Wow, you really don’t get it? Nobody is saying it doesn’t work. We’re saying there’s no decent evidence that it does, and that we aren’t going to believe it works until such evidence is provided. Christ, at least JKander tried.
Class action lawsuits like these. Or this one. But that said… are they? And even then, that’s not good enough. You don’t just need “here is a class action lawsuit against a drug”. You need “here is a drug where the scientific method failed to spot or predict side-effects or turned up a false positive for efficacy”. The latter quite simply does not exist. The former… Thalidomide, maybe? I don’t know much about that particular case. Might be your example. But even that’s just one example, and a mediocre one from over 50 years ago at that. There’s a reason we have this scientific process in place to evaluate drugs - it’s reliably and indisputably effective to an almost ridiculous degree.
And so much more.
You can sue anyone for anything. Doesn’t mean it’s legit.

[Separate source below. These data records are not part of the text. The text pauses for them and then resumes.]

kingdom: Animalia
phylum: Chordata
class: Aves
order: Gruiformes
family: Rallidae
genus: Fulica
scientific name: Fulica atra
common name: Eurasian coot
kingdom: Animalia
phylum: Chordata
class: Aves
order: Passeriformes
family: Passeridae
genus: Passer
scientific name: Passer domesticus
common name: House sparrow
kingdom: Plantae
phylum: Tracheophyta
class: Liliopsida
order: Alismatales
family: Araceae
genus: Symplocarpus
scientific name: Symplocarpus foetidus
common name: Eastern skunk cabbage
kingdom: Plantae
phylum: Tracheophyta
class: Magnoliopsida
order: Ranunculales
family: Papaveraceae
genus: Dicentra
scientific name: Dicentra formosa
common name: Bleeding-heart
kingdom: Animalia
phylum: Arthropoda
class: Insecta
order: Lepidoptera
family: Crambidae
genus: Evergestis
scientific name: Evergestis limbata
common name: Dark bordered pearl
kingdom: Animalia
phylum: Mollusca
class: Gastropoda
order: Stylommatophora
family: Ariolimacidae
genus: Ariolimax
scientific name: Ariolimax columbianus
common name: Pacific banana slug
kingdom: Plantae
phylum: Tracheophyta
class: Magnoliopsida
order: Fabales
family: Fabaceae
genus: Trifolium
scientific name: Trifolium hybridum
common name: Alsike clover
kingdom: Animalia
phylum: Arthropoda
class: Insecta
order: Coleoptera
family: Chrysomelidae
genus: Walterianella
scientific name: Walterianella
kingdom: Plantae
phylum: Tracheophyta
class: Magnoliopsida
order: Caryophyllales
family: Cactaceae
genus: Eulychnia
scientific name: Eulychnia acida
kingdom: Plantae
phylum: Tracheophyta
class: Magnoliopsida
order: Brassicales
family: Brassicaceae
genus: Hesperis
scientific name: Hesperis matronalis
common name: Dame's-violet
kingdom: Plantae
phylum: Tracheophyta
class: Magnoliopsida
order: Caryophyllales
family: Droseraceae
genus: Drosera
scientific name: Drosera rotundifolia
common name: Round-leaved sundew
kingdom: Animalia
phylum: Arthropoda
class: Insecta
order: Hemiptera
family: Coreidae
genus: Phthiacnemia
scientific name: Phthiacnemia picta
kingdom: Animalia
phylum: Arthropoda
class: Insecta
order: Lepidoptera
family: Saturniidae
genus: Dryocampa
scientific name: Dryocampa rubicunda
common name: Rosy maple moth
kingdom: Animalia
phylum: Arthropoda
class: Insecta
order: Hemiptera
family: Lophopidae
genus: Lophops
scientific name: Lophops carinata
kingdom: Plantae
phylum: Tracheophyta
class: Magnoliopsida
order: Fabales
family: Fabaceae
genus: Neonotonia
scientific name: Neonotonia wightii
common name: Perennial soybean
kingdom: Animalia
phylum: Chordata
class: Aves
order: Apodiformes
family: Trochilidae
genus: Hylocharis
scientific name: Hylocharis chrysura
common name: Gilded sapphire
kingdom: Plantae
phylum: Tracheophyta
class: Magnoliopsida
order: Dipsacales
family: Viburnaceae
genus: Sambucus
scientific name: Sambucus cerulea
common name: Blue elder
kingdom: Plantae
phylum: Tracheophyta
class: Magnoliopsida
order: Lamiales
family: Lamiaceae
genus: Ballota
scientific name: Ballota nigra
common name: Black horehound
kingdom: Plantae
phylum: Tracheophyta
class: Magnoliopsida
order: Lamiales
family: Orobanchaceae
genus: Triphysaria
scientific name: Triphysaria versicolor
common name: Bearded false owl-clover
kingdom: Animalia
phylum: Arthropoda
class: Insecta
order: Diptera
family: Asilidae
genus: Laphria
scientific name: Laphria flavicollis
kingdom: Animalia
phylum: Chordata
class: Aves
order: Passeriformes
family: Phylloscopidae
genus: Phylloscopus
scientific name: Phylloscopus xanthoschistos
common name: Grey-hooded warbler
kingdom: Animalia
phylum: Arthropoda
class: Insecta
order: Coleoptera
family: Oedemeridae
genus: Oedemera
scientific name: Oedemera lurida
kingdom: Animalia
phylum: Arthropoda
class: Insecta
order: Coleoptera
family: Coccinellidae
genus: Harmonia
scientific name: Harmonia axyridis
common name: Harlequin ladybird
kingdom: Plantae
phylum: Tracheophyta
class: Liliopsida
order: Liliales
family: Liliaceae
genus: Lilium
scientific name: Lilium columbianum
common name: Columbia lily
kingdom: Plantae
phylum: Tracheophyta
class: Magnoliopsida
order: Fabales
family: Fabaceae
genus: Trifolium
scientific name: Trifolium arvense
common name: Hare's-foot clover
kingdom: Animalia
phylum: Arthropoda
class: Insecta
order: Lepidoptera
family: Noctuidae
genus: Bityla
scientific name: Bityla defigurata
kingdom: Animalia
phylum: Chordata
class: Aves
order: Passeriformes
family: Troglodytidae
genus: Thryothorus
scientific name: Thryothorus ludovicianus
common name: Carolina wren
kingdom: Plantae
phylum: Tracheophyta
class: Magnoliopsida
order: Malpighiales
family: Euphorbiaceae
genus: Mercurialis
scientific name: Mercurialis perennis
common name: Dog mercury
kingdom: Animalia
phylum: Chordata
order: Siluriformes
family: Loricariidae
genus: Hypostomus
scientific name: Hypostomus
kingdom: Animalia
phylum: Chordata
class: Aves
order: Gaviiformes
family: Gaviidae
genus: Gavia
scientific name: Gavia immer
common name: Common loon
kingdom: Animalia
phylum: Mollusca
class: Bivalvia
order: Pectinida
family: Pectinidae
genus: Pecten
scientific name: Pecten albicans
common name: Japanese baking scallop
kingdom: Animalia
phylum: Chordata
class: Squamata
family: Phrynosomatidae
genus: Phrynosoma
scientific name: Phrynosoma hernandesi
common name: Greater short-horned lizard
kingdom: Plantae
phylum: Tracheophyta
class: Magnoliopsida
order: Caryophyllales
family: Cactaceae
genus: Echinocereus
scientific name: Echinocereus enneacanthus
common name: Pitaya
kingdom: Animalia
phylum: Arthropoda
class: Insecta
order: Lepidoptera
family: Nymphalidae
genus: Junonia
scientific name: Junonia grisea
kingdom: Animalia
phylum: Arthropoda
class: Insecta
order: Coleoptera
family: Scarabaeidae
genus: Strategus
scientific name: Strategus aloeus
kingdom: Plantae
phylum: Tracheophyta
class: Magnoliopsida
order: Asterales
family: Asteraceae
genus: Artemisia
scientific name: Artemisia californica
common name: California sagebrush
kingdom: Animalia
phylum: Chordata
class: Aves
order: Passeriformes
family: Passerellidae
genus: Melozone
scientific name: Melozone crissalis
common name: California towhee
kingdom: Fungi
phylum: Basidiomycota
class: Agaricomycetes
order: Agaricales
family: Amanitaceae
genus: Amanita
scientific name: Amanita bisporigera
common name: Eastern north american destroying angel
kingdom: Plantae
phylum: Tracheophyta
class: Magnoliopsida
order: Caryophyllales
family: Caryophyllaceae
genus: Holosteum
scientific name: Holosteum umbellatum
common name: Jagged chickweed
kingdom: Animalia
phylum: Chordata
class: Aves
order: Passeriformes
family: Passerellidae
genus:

Most if not nearly all are driven by the belief that medicine should be without side effects.
And don’t forget who gets the bulk of the settlement in a class action suit.
So now the new standard of evidence is “they talk about it a lot on American TV”? I remember when X-Files was popular, and how flying saucers kept popping up in our skies all the time. That was crazy!
What extraordinary claims? It worked for me.
Tell that to these people.
http://thetyee.ca/Blogs/TheHook/Labour-Industry/2012/01/23/class-action-suit-vioxx/
https://www.merchantlaw.com/classactions/accutane.php
Seriously? Let’s see some cites for this. Have you read all of that webmd report?
On pregnancy…
You are contradicting yourself here, and once again I personally consider death to be a little more than a side effect.
Is that the best you’ve got? You know exactly what I meant by what I said. This type of response is so typical for here, always go to belittling when you disagree and have nothing else.